793.94/5229
The Consul General at Mukden (Myers) to the Acting Secretary of State
[Received May 14.]
Sir: I have the honor to enclose herewith a brief resume of political developments in South Manchuria between September 18, 1931 and March 31, 1932.69 It is thought that a review of this kind might prove of interest to the Department and the Legation and its perusal might be helpful to General McCoy, the American member of the League Commission of Inquiry. The resume is based on material on file at this Consulate General and was prepared by Vice Consul Monroe Hall.
A few observations may be of interest in this connection. In the first place, the rapidity with which the occupation of Mukden was effected and the extension of military occupation immediately to other cities in the railway zone and within a few days to Kirin city despite the absence of a menace from that quarter and the guarantees of the local officials that they would adequately protect Japanese nationals afford overwhelming evidence that the Japanese army was completely prepared for this action and that the questions at issue were not merely local or transitory ones. Attention may also be drawn to the frequent [Page 699] military manoeuvres which the Japanese army staged in the environs of Mukden during the weeks preceding the occupation and to the presence of considerable artillery in Mukden at that time which unconfirmed reports stated had been brought from Korea and discharged during the dead of night only a few days prior to the outbreak. These circumstances may be adduced as evidence in support of the conclusion, reached at that time by close observers of political conditions in Manchuria, that Japan had decided to effect a settlement of the Manchurian problems and that the much emphasized railway incident, the Nakamura case70 and other recent incidents were exaggerated far beyond their proportions for the purpose of giving the Japanese military action an appearance of reasonableness and at the same time of cloaking its real purpose.
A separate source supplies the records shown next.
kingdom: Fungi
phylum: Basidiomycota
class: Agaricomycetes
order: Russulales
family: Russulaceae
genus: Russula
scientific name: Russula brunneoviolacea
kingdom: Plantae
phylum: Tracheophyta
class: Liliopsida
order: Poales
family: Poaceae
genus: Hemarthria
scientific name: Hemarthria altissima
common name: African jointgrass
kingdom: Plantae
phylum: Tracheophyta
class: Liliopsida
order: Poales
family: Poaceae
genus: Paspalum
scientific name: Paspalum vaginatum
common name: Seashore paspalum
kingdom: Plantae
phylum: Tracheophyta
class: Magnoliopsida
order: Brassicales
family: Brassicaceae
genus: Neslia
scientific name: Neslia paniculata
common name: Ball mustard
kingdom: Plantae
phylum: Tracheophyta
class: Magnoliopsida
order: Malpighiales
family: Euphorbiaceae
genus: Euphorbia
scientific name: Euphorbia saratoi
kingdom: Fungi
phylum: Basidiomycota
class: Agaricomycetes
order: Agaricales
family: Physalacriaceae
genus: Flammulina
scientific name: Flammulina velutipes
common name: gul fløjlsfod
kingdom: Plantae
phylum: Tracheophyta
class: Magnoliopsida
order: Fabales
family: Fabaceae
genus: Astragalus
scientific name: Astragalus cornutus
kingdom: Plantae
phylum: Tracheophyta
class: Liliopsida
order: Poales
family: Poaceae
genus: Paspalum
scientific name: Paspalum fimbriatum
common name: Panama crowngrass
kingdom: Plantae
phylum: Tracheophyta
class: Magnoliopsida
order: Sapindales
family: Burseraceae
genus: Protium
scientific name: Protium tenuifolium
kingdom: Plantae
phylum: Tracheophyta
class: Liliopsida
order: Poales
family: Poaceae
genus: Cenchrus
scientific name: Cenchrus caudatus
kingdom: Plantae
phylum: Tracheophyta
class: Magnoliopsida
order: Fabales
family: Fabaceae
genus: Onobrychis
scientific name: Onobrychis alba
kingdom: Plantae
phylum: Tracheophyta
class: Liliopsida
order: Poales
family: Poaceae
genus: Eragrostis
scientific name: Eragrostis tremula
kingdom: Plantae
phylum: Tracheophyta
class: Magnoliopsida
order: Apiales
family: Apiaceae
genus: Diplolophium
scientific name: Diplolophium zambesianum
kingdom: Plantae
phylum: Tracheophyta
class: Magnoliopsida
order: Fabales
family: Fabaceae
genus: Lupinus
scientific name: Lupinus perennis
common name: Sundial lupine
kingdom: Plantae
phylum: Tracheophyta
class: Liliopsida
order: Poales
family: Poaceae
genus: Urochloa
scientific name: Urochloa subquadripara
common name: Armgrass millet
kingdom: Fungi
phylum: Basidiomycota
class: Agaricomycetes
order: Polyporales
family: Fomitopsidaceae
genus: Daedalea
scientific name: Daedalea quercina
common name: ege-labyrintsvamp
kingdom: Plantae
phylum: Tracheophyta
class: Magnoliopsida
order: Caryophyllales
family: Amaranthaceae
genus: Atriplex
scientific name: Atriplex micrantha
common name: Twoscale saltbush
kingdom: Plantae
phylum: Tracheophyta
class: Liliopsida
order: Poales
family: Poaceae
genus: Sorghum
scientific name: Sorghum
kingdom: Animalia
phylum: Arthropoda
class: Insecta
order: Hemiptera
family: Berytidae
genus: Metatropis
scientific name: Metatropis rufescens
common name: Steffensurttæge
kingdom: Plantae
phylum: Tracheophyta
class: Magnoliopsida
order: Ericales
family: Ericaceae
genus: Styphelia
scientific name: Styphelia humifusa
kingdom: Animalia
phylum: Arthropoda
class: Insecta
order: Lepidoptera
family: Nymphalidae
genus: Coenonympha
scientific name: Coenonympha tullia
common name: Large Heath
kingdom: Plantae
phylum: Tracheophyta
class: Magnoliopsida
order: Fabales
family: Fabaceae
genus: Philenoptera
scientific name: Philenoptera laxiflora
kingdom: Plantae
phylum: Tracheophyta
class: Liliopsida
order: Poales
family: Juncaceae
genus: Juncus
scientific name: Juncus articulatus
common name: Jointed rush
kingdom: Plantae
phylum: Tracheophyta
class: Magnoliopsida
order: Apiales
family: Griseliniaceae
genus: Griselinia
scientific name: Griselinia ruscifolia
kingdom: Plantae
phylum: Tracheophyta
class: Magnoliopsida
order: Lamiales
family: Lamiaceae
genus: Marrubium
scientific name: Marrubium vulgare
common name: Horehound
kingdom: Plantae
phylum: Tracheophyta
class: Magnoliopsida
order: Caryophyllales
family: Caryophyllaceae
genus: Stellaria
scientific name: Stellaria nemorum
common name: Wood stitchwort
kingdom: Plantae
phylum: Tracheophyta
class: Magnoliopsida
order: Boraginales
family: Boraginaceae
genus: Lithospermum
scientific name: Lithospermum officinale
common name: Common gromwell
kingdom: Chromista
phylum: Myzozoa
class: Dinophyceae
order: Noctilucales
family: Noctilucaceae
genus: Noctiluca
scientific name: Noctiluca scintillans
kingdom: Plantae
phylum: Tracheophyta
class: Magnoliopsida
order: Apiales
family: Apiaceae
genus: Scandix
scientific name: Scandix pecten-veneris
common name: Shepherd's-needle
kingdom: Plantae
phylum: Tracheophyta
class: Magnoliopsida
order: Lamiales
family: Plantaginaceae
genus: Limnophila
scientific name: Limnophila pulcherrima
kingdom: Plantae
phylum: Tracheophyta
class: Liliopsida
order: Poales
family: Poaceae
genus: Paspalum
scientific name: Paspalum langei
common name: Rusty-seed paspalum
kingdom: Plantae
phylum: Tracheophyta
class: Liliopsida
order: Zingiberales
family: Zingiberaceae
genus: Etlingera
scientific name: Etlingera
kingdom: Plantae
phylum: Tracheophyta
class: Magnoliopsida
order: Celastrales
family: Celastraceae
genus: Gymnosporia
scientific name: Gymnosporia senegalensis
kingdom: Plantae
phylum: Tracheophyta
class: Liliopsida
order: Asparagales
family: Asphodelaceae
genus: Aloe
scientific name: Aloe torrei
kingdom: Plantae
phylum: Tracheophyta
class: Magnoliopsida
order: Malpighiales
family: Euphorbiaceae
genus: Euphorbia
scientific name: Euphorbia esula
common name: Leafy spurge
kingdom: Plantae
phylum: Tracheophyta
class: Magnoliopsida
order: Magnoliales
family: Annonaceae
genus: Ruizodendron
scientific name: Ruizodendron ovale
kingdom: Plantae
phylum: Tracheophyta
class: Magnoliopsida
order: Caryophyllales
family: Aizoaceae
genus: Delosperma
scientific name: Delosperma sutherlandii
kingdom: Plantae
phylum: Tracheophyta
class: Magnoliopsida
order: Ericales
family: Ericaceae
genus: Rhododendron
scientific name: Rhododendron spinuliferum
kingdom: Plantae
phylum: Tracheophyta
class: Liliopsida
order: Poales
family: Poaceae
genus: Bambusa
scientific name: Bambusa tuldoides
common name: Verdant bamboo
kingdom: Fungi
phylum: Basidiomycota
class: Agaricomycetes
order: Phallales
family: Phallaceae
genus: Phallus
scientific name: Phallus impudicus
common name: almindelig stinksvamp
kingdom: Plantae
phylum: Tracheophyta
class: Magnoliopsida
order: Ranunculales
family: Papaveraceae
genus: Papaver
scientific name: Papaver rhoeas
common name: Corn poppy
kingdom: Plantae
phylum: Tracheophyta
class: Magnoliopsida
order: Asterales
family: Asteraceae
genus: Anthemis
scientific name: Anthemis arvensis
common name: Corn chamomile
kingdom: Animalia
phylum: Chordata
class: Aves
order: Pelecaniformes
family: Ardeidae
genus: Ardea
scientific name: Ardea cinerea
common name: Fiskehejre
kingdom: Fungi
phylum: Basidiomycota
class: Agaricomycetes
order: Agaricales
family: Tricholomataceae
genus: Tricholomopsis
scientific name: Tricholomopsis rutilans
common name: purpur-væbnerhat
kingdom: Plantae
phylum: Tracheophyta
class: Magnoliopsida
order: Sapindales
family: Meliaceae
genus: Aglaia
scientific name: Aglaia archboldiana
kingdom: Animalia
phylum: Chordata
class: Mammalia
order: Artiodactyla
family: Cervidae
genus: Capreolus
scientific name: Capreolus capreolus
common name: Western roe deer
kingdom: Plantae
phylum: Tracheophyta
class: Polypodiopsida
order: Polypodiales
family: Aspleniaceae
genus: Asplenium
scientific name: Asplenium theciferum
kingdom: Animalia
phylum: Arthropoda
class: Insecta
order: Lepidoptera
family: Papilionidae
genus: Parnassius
That the Chinese authorities had at least given the Japanese ample opportunity for resorting to drastic action for protecting their interests and treaty rights cannot be gainsaid. The Chinese obviously were blinded by the seeming success of their studied policy of procrastination and disregard of agreements and protests and in spite of ominous warnings persisted in these obstructive and aggravating tactics. The situation had reached such a pass according to a recent statement of a prominent Japanese official that Japan decided that it would have to move into Manchuria or withdraw entirely.
It may be of interest to mention a few of the important events of the period covered by the résumé which definitely mark the disclosure or unmasking of Japanese plans for accomplishing the domination of Manchuria. After the initial military occupation, the events that stand out are the airplane bombardment of Chin Hsien (Chinchow—old name) on October 8, the attack on the Heilungkiang forces on the Nonni river early in November and the subsequent occupation of Tsitsihar—these steps were not taken until Japanese propaganda had disclosed that Soviet Eussia would not use military force for the protection of its sphere of influence—, the despatch of Japanese troops against Chin Hsien late in November which was so unexpectedly stopped and disavowed by the Japanese government, the long delayed expulsion of the Chinese troops from the Chin Hsien area and the elimination of Chinese rule in South Manchuria at the beginning of the year (Chin Hsien occupied on January 2, 1932) and the development of the movement for the creation of a new state which culminated on March 9, 1932, with the inauguration of P’u Yi (ex-Emperor Hsuan T’ung) as the Chief Executive of Manchoukuo at Changchun, the [Page 700] capital. It is worth while noting that Japanese interest in and connection with the independence movement which began to attract attention late in September has existed from the outset.
In the light of the developments outlined in the enclosure, the Japanese government’s protestations that they have been in no way connected or concerned with the creation of the new state cannot be taken literally but may possibly be explained by the oriental complex for keeping the records clean for the sake of appearances. As a matter of fact, all reports of persons who have had any relations with the new government unanimously state that the government is Japanese, that is, that its Japanese members completely control and actuate every department and therefore it is obviously not Manchurian in the sense that the word denotes the native inhabitants of this land—a broader interpretation of the word to include Japanese and Koreans as well may explain the Japanese insistence upon its use.